YOUR TASK: What is needed is a verbatim copy of the data, minus the pictures.

--------------------

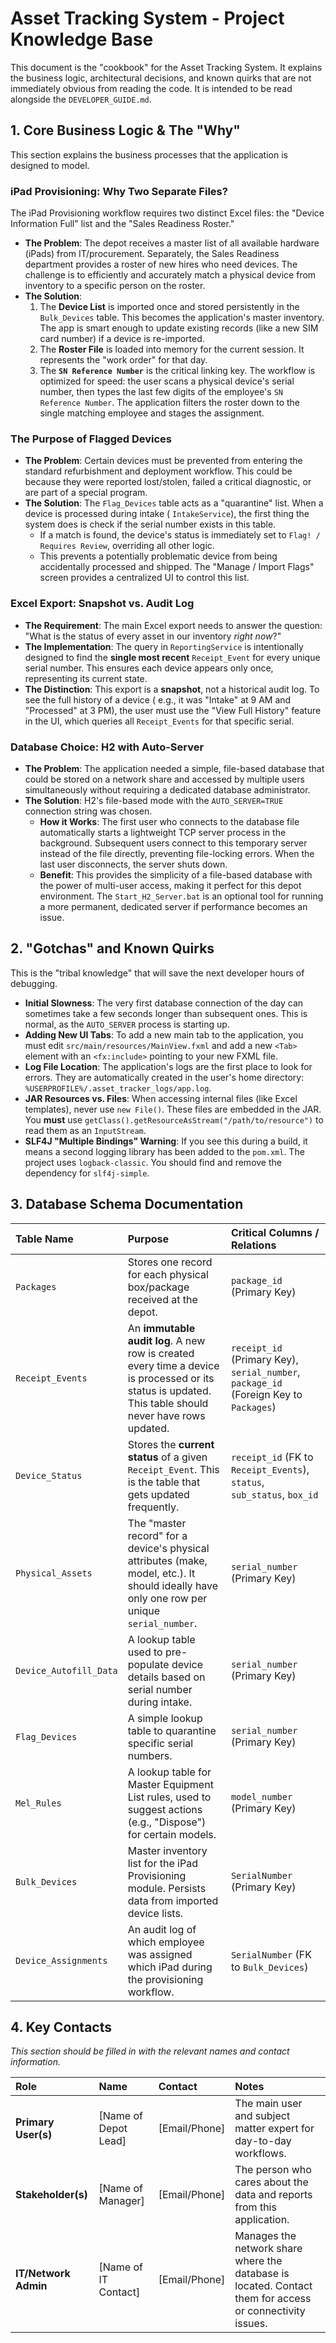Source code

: # Asset Tracking System - Project Knowledge Base

This document is the "cookbook" for the Asset Tracking System. It explains the business logic, architectural decisions,
and known quirks that are not immediately obvious from reading the code. It is intended to be read alongside the
`DEVELOPER_GUIDE.md`.

## 1. Core Business Logic & The "Why"

This section explains the business processes that the application is designed to model.

### iPad Provisioning: Why Two Separate Files?

The iPad Provisioning workflow requires two distinct Excel files: the "Device Information Full" list and the "Sales
Readiness Roster."

- **The Problem**: The depot receives a master list of all available hardware (iPads) from IT/procurement. Separately,
  the Sales Readiness department provides a roster of new hires who need devices. The challenge is to efficiently and
  accurately match a physical device from inventory to a specific person on the roster.
- **The Solution**:
    1. The **Device List** is imported once and stored persistently in the `Bulk_Devices` table. This becomes the
       application's master inventory. The app is smart enough to update existing records (like a new SIM card number)
       if a device is re-imported.
    2. The **Roster File** is loaded into memory for the current session. It represents the "work order" for that day.
    3. The **`SN Reference Number`** is the critical linking key. The workflow is optimized for speed: the user scans a
       physical device's serial number, then types the last few digits of the employee's `SN Reference Number`. The
       application filters the roster down to the single matching employee and stages the assignment.

### The Purpose of Flagged Devices

- **The Problem**: Certain devices must be prevented from entering the standard refurbishment and deployment workflow.
  This could be because they were reported lost/stolen, failed a critical diagnostic, or are part of a special program.
- **The Solution**: The `Flag_Devices` table acts as a "quarantine" list. When a device is processed during intake (
  `IntakeService`), the first thing the system does is check if the serial number exists in this table.
    - If a match is found, the device's status is immediately set to `Flag! / Requires Review`, overriding all other
      logic.
    - This prevents a potentially problematic device from being accidentally processed and shipped. The "Manage / Import
      Flags" screen provides a centralized UI to control this list.

### Excel Export: Snapshot vs. Audit Log

- **The Requirement**: The main Excel export needs to answer the question: "What is the status of every asset in our
  inventory *right now*?"
- **The Implementation**: The query in `ReportingService` is intentionally designed to find the **single most recent**
  `Receipt_Event` for every unique serial number. This ensures each device appears only once, representing its current
  state.
- **The Distinction**: This export is a **snapshot**, not a historical audit log. To see the full history of a device (
  e.g., it was "Intake" at 9 AM and "Processed" at 3 PM), the user must use the "View Full History" feature in the UI,
  which queries all `Receipt_Events` for that specific serial.

### Database Choice: H2 with Auto-Server

- **The Problem**: The application needed a simple, file-based database that could be stored on a network share and
  accessed by multiple users simultaneously without requiring a dedicated database administrator.
- **The Solution**: H2's file-based mode with the `AUTO_SERVER=TRUE` connection string was chosen.
    - **How it Works**: The first user who connects to the database file automatically starts a lightweight TCP server
      process in the background. Subsequent users connect to this temporary server instead of the file directly,
      preventing file-locking errors. When the last user disconnects, the server shuts down.
    - **Benefit**: This provides the simplicity of a file-based database with the power of multi-user access, making it
      perfect for this depot environment. The `Start_H2_Server.bat` is an optional tool for running a more permanent,
      dedicated server if performance becomes an issue.

## 2. "Gotchas" and Known Quirks

This is the "tribal knowledge" that will save the next developer hours of debugging.

- **Initial Slowness**: The very first database connection of the day can sometimes take a few seconds longer than
  subsequent ones. This is normal, as the `AUTO_SERVER` process is starting up.
- **Adding New UI Tabs**: To add a new main tab to the application, you must edit `src/main/resources/MainView.fxml` and
  add a new `<Tab>` element with an `<fx:include>` pointing to your new FXML file.
- **Log File Location**: The application's logs are the first place to look for errors. They are automatically created
  in the user's home directory: `%USERPROFILE%/.asset_tracker_logs/app.log`.
- **JAR Resources vs. Files**: When accessing internal files (like Excel templates), never use `new File()`. These files
  are embedded in the JAR. You **must** use `getClass().getResourceAsStream("/path/to/resource")` to read them as an
  `InputStream`.
- **SLF4J "Multiple Bindings" Warning**: If you see this during a build, it means a second logging library has been
  added to the `pom.xml`. The project uses `logback-classic`. You should find and remove the dependency for
  `slf4j-simple`.

## 3. Database Schema Documentation

| Table Name             | Purpose                                                                                                                                                | Critical Columns / Relations                                                          |
|:-----------------------|:-------------------------------------------------------------------------------------------------------------------------------------------------------|:--------------------------------------------------------------------------------------|
| `Packages`             | Stores one record for each physical box/package received at the depot.                                                                                 | `package_id` (Primary Key)                                                            |
| `Receipt_Events`       | An **immutable audit log**. A new row is created every time a device is processed or its status is updated. This table should never have rows updated. | `receipt_id` (Primary Key), `serial_number`, `package_id` (Foreign Key to `Packages`) |
| `Device_Status`        | Stores the **current status** of a given `Receipt_Event`. This is the table that gets updated frequently.                                              | `receipt_id` (FK to `Receipt_Events`), `status`, `sub_status`, `box_id`               |
| `Physical_Assets`      | The "master record" for a device's physical attributes (make, model, etc.). It should ideally have only one row per unique `serial_number`.            | `serial_number` (Primary Key)                                                         |
| `Device_Autofill_Data` | A lookup table used to pre-populate device details based on serial number during intake.                                                               | `serial_number` (Primary Key)                                                         |
| `Flag_Devices`         | A simple lookup table to quarantine specific serial numbers.                                                                                           | `serial_number` (Primary Key)                                                         |
| `Mel_Rules`            | A lookup table for Master Equipment List rules, used to suggest actions (e.g., "Dispose") for certain models.                                          | `model_number` (Primary Key)                                                          |
| `Bulk_Devices`         | Master inventory list for the iPad Provisioning module. Persists data from imported device lists.                                                      | `SerialNumber` (Primary Key)                                                          |
| `Device_Assignments`   | An audit log of which employee was assigned which iPad during the provisioning workflow.                                                               | `SerialNumber` (FK to `Bulk_Devices`)                                                 |

## 4. Key Contacts

*This section should be filled in with the relevant names and contact information.*

| Role                 | Name                 | Contact       | Notes                                                                                                    |
|:---------------------|:---------------------|:--------------|:---------------------------------------------------------------------------------------------------------|
| **Primary User(s)**  | [Name of Depot Lead] | [Email/Phone] | The main user and subject matter expert for day-to-day workflows.                                        |
| **Stakeholder(s)**   | [Name of Manager]    | [Email/Phone] | The person who cares about the data and reports from this application.                                   |
| **IT/Network Admin** | [Name of IT Contact] | [Email/Phone] | Manages the network share where the database is located. Contact them for access or connectivity issues. |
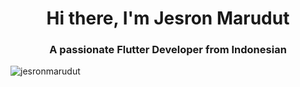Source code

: <h1 align="center">Hi there, I'm Jesron Marudut</h1>
 <h3 align="center">A passionate Flutter Developer from Indonesian</h3>
<p align="left"> <img src="https://komarev.com/ghpvc/?username=jesronmarudut&label=Profile%20views&color=0e75b6&style=flat" alt="jesronmarudut" /> </p>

--------------------

THE ANSWER:
Source code

: # Asset Tracking System - Project Knowledge Base

This document is the "cookbook" for the Asset Tracking System. It explains the business logic, architectural decisions,
and known quirks that are not immediately obvious from reading the code. It is intended to be read alongside the
`DEVELOPER_GUIDE.md`.

## 1. Core Business Logic & The "Why"

This section explains the business processes that the application is designed to model.

### iPad Provisioning: Why Two Separate Files?

The iPad Provisioning workflow requires two distinct Excel files: the "Device Information Full" list and the "Sales
Readiness Roster."

- **The Problem**: The depot receives a master list of all available hardware (iPads) from IT/procurement. Separately,
  the Sales Readiness department provides a roster of new hires who need devices. The challenge is to efficiently and
  accurately match a physical device from inventory to a specific person on the roster.
- **The Solution**:
    1. The **Device List** is imported once and stored persistently in the `Bulk_Devices` table. This becomes the
       application's master inventory. The app is smart enough to update existing records (like a new SIM card number)
       if a device is re-imported.
    2. The **Roster File** is loaded into memory for the current session. It represents the "work order" for that day.
    3. The **`SN Reference Number`** is the critical linking key. The workflow is optimized for speed: the user scans a
       physical device's serial number, then types the last few digits of the employee's `SN Reference Number`. The
       application filters the roster down to the single matching employee and stages the assignment.

### The Purpose of Flagged Devices

- **The Problem**: Certain devices must be prevented from entering the standard refurbishment and deployment workflow.
  This could be because they were reported lost/stolen, failed a critical diagnostic, or are part of a special program.
- **The Solution**: The `Flag_Devices` table acts as a "quarantine" list. When a device is processed during intake (
  `IntakeService`), the first thing the system does is check if the serial number exists in this table.
    - If a match is found, the device's status is immediately set to `Flag! / Requires Review`, overriding all other
      logic.
    - This prevents a potentially problematic device from being accidentally processed and shipped. The "Manage / Import
      Flags" screen provides a centralized UI to control this list.

### Excel Export: Snapshot vs. Audit Log

- **The Requirement**: The main Excel export needs to answer the question: "What is the status of every asset in our
  inventory *right now*?"
- **The Implementation**: The query in `ReportingService` is intentionally designed to find the **single most recent**
  `Receipt_Event` for every unique serial number. This ensures each device appears only once, representing its current
  state.
- **The Distinction**: This export is a **snapshot**, not a historical audit log. To see the full history of a device (
  e.g., it was "Intake" at 9 AM and "Processed" at 3 PM), the user must use the "View Full History" feature in the UI,
  which queries all `Receipt_Events` for that specific serial.

### Database Choice: H2 with Auto-Server

- **The Problem**: The application needed a simple, file-based database that could be stored on a network share and
  accessed by multiple users simultaneously without requiring a dedicated database administrator.
- **The Solution**: H2's file-based mode with the `AUTO_SERVER=TRUE` connection string was chosen.
    - **How it Works**: The first user who connects to the database file automatically starts a lightweight TCP server
      process in the background. Subsequent users connect to this temporary server instead of the file directly,
      preventing file-locking errors. When the last user disconnects, the server shuts down.
    - **Benefit**: This provides the simplicity of a file-based database with the power of multi-user access, making it
      perfect for this depot environment. The `Start_H2_Server.bat` is an optional tool for running a more permanent,
      dedicated server if performance becomes an issue.

## 2. "Gotchas" and Known Quirks

This is the "tribal knowledge" that will save the next developer hours of debugging.

- **Initial Slowness**: The very first database connection of the day can sometimes take a few seconds longer than
  subsequent ones. This is normal, as the `AUTO_SERVER` process is starting up.
- **Adding New UI Tabs**: To add a new main tab to the application, you must edit `src/main/resources/MainView.fxml` and
  add a new `<Tab>` element with an `<fx:include>` pointing to your new FXML file.
- **Log File Location**: The application's logs are the first place to look for errors. They are automatically created
  in the user's home directory: `%USERPROFILE%/.asset_tracker_logs/app.log`.
- **JAR Resources vs. Files**: When accessing internal files (like Excel templates), never use `new File()`. These files
  are embedded in the JAR. You **must** use `getClass().getResourceAsStream("/path/to/resource")` to read them as an
  `InputStream`.
- **SLF4J "Multiple Bindings" Warning**: If you see this during a build, it means a second logging library has been
  added to the `pom.xml`. The project uses `logback-classic`. You should find and remove the dependency for
  `slf4j-simple`.

## 3. Database Schema Documentation

| Table Name             | Purpose                                                                                                                                                | Critical Columns / Relations                                                          |
|:-----------------------|:-------------------------------------------------------------------------------------------------------------------------------------------------------|:--------------------------------------------------------------------------------------|
| `Packages`             | Stores one record for each physical box/package received at the depot.                                                                                 | `package_id` (Primary Key)                                                            |
| `Receipt_Events`       | An **immutable audit log**. A new row is created every time a device is processed or its status is updated. This table should never have rows updated. | `receipt_id` (Primary Key), `serial_number`, `package_id` (Foreign Key to `Packages`) |
| `Device_Status`        | Stores the **current status** of a given `Receipt_Event`. This is the table that gets updated frequently.                                              | `receipt_id` (FK to `Receipt_Events`), `status`, `sub_status`, `box_id`               |
| `Physical_Assets`      | The "master record" for a device's physical attributes (make, model, etc.). It should ideally have only one row per unique `serial_number`.            | `serial_number` (Primary Key)                                                         |
| `Device_Autofill_Data` | A lookup table used to pre-populate device details based on serial number during intake.                                                               | `serial_number` (Primary Key)                                                         |
| `Flag_Devices`         | A simple lookup table to quarantine specific serial numbers.                                                                                           | `serial_number` (Primary Key)                                                         |
| `Mel_Rules`            | A lookup table for Master Equipment List rules, used to suggest actions (e.g., "Dispose") for certain models.                                          | `model_number` (Primary Key)                                                          |
| `Bulk_Devices`         | Master inventory list for the iPad Provisioning module. Persists data from imported device lists.                                                      | `SerialNumber` (Primary Key)                                                          |
| `Device_Assignments`   | An audit log of which employee was assigned which iPad during the provisioning workflow.                                                               | `SerialNumber` (FK to `Bulk_Devices`)                                                 |

## 4. Key Contacts

*This section should be filled in with the relevant names and contact information.*

| Role                 | Name                 | Contact       | Notes                                                                                                    |
|:---------------------|:---------------------|:--------------|:---------------------------------------------------------------------------------------------------------|
| **Primary User(s)**  | [Name of Depot Lead] | [Email/Phone] | The main user and subject matter expert for day-to-day workflows.                                        |
| **Stakeholder(s)**   | [Name of Manager]    | [Email/Phone] | The person who cares about the data and reports from this application.                                   |
| **IT/Network Admin** | [Name of IT Contact] | [Email/Phone] | Manages the network share where the database is located. Contact them for access or connectivity issues. |
Source code

: <h1 align="center">Hi there, I'm Jesron Marudut</h1>
 <h3 align="center">A passionate Flutter Developer from Indonesian</h3>
<p align="left"> <img src="https://komarev.com/ghpvc/?username=jesronmarudut&label=Profile%20views&color=0e75b6&style=flat" alt="jesronmarudut" /> </p>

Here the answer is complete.